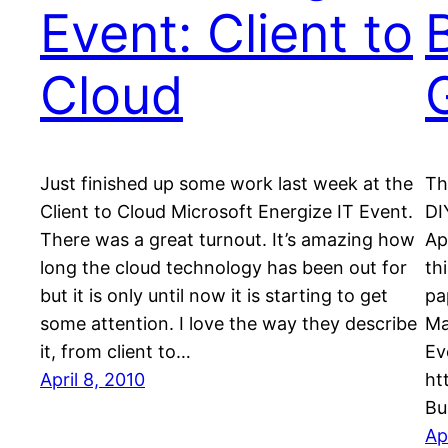
Event: Client to
Cloud
Just finished up some work last week at the
Th
Client to Cloud Microsoft Energize IT Event.
DI
There was a great turnout. It’s amazing how
Ap
long the cloud technology has been out for
th
but it is only until now it is starting to get
pa
some attention. I love the way they describe
Ma
it, from client to…
Ev
April 8, 2010
ht
Bu
Ap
────────────────────────────────────────
- _Job item_
Would you write out all of the records exactly, omitting the pictures?

- _Task result_
Event: Client to
Cloud
Just finished up some work last week at the
Th
Client to Cloud Microsoft Energize IT Event.
DI
There was a great turnout. It’s amazing how
Ap
long the cloud technology has been out for
th
but it is only until now it is starting to get
pa
some attention. I love the way they describe
Ma
it, from client to…
Ev
April 8, 2010
ht
Bu
Ap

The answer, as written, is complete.